* **Written request**
Copy out every row below word for word, leaving the pictures out of your answer.

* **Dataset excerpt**
_ _ _ _

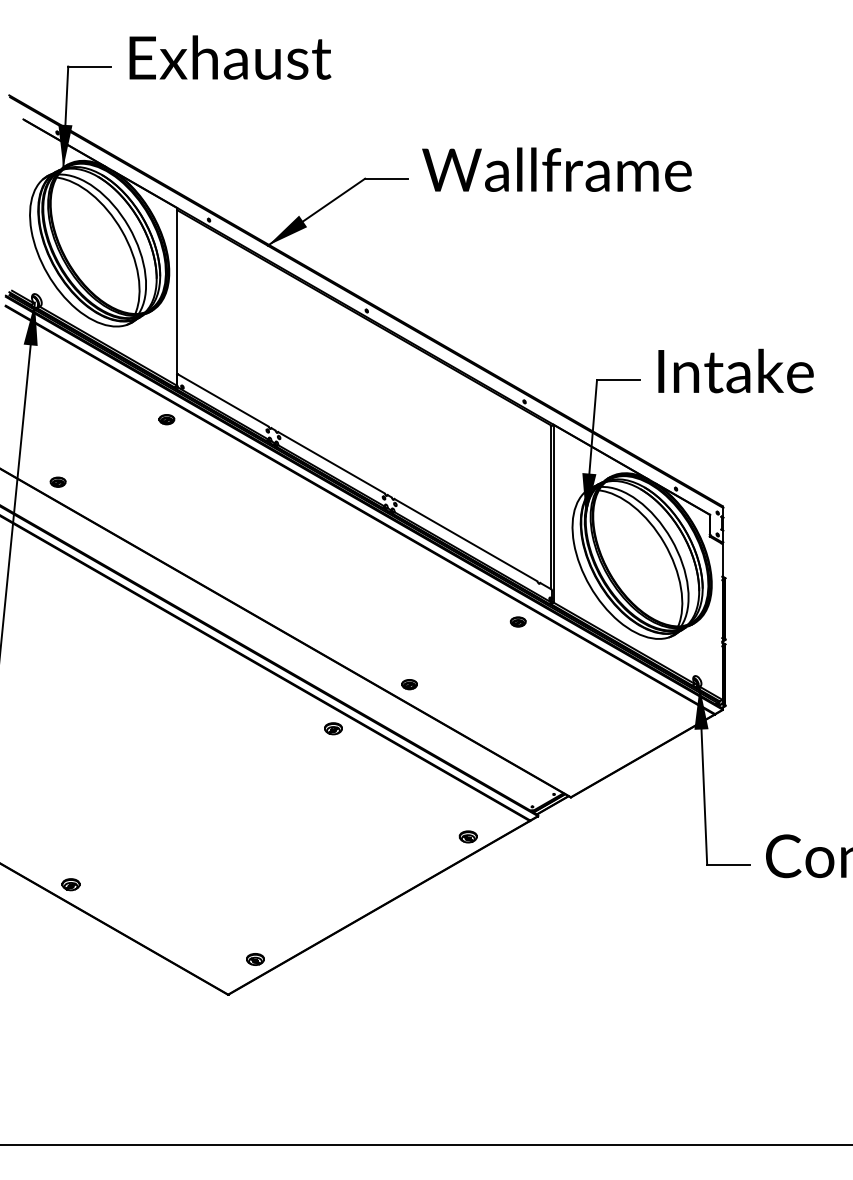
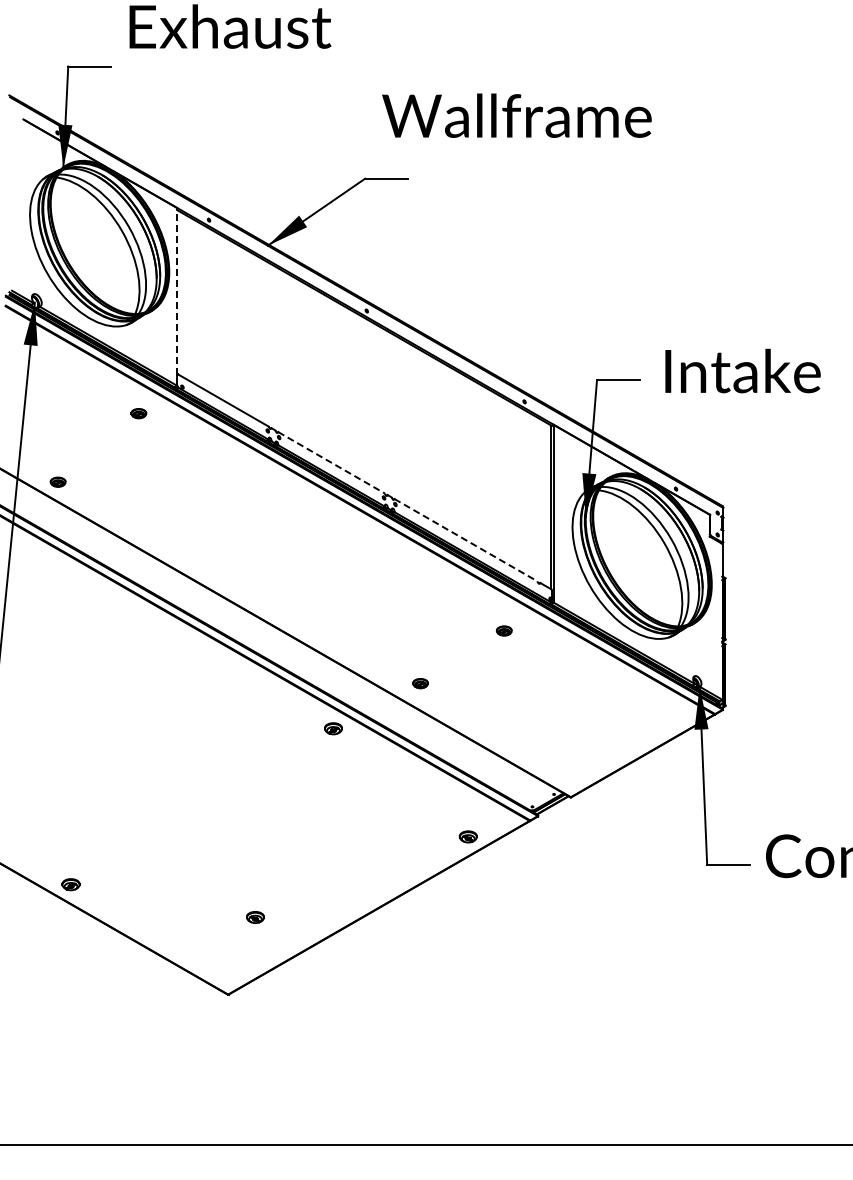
text at (230, 57) position: (230, 57) -> (230, 26)
text at (556, 169) position: (556, 169) -> (516, 115)
line at (177, 296): solid -> dashed
text at (735, 370) position: (735, 370) -> (742, 370)
part at (166, 419) position: (166, 419) -> (138, 413)
line at (331, 462): solid -> dashed
line at (466, 540): solid -> dashed
part at (517, 621) position: (517, 621) -> (503, 630)
part at (409, 684) position: (409, 684) -> (420, 683)
part at (255, 959) position: (255, 959) -> (255, 917)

_ _ _ _

* **Completed exercise**
text at (230, 57) position: (230, 57) -> (230, 26)
text at (556, 169) position: (556, 169) -> (516, 115)
line at (177, 296): solid -> dashed
text at (735, 370) position: (735, 370) -> (742, 370)
part at (166, 419) position: (166, 419) -> (138, 413)
line at (331, 462): solid -> dashed
line at (466, 540): solid -> dashed
part at (517, 621) position: (517, 621) -> (503, 630)
part at (409, 684) position: (409, 684) -> (420, 683)
part at (255, 959) position: (255, 959) -> (255, 917)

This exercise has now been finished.